## Task brief:
For any picture in the lines below, please leave it out and copy the rest exactly.

## Records for this task:

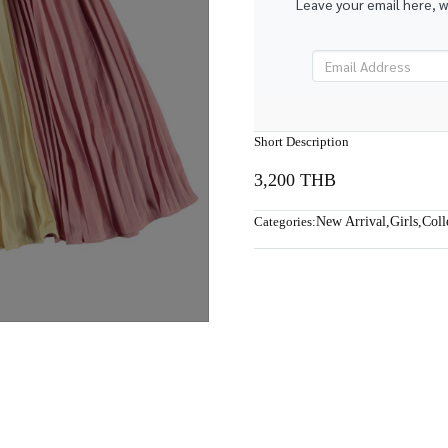
Leave your email here, 
Short Description
3,200 THB
Categories:
New Arrival
,
Girls
,
Coll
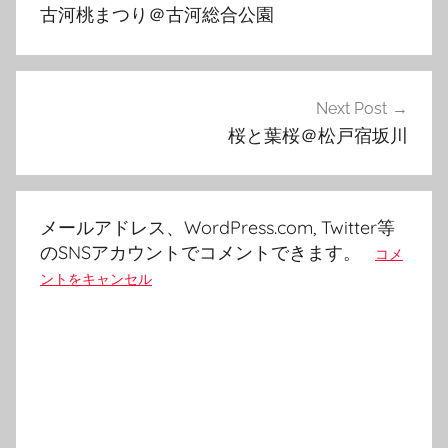
稿
古河桃まつり＠古河総合公園
ナ
ビ
ゲ
Next Post
桜と葉桜＠松戸宿坂川
ー
シ
ョ
メールアドレス、WordPress.com, Twitter等
ン
のSNSアカウントでコメントできます。
コメ
ントをキャンセル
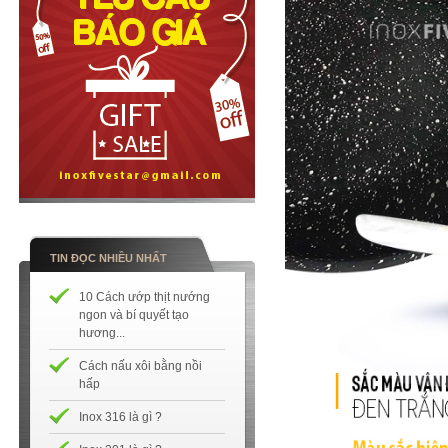
TIN ĐỌC NHIỀU NHẤT
10 Cách ướp thịt nướng
ngon và bí quyết tạo
hương...
Cách nấu xôi bằng nồi
hấp
Inox 316 là gì ?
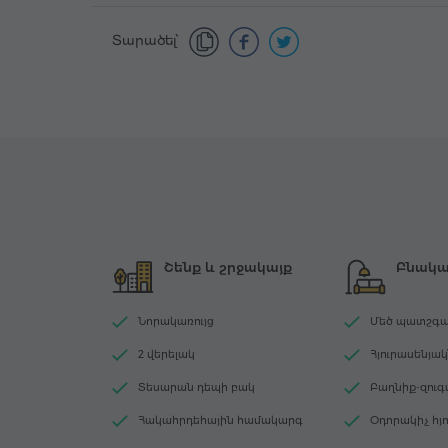
Տարածել՝
Շենք և շրջակայք
Բնակ
Նորակառույց
Մեծ պատշգամբ
2 վերելակ
Հյուրասենյա
Տեսարան դեպի բակ
Բաղնիք-զու
Հակահրդեհային համակարգ
Օդորակիչ հյ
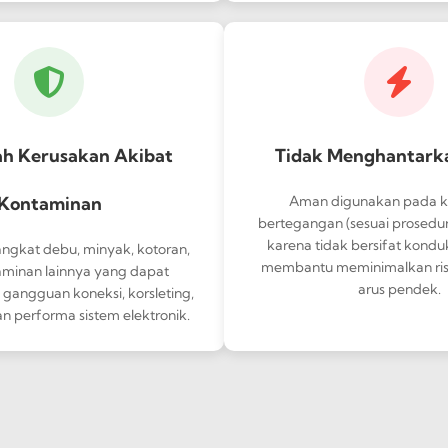
h Kerusakan Akibat
Tidak Menghantarka
Kontaminan
Aman digunakan pada 
bertegangan (sesuai prosedu
karena tidak bersifat konduk
ngkat debu, minyak, kotoran,
membantu meminimalkan ris
aminan lainnya yang dapat
arus pendek.
angguan koneksi, korsleting,
n performa sistem elektronik.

## Expected answer:
Leave your email here, 
Short Description
3,200 THB
Categories:
New Arrival
,
Girls
,
Coll
稿
古河桃まつり＠古河総合公園
ナ
ビ
ゲ
Next Post
桜と葉桜＠松戸宿坂川
ー
シ
ョ
メールアドレス、WordPress.com, Twitter等
ン
のSNSアカウントでコメントできます。
コメ
ントをキャンセル
TIN ĐỌC NHIỀU NHẤT
10 Cách ướp thịt nướng
ngon và bí quyết tạo
hương...
Cách nấu xôi bằng nồi
hấp
Inox 316 là gì ?
Տարածել՝
Շենք և շրջակայք
Բնակ
Նորակառույց
Մեծ պատշգամբ
2 վերելակ
Հյուրասենյա
Տեսարան դեպի բակ
Բաղնիք-զու
Հակահրդեհային համակարգ
Օդորակիչ հյ
h Kerusakan Akibat
Tidak Menghantarka
Kontaminan
Aman digunakan pada 
bertegangan (sesuai prosedu
karena tidak bersifat konduk
ngkat debu, minyak, kotoran,
membantu meminimalkan ris
aminan lainnya yang dapat
arus pendek.
angguan koneksi, korsleting,
n performa sistem elektronik.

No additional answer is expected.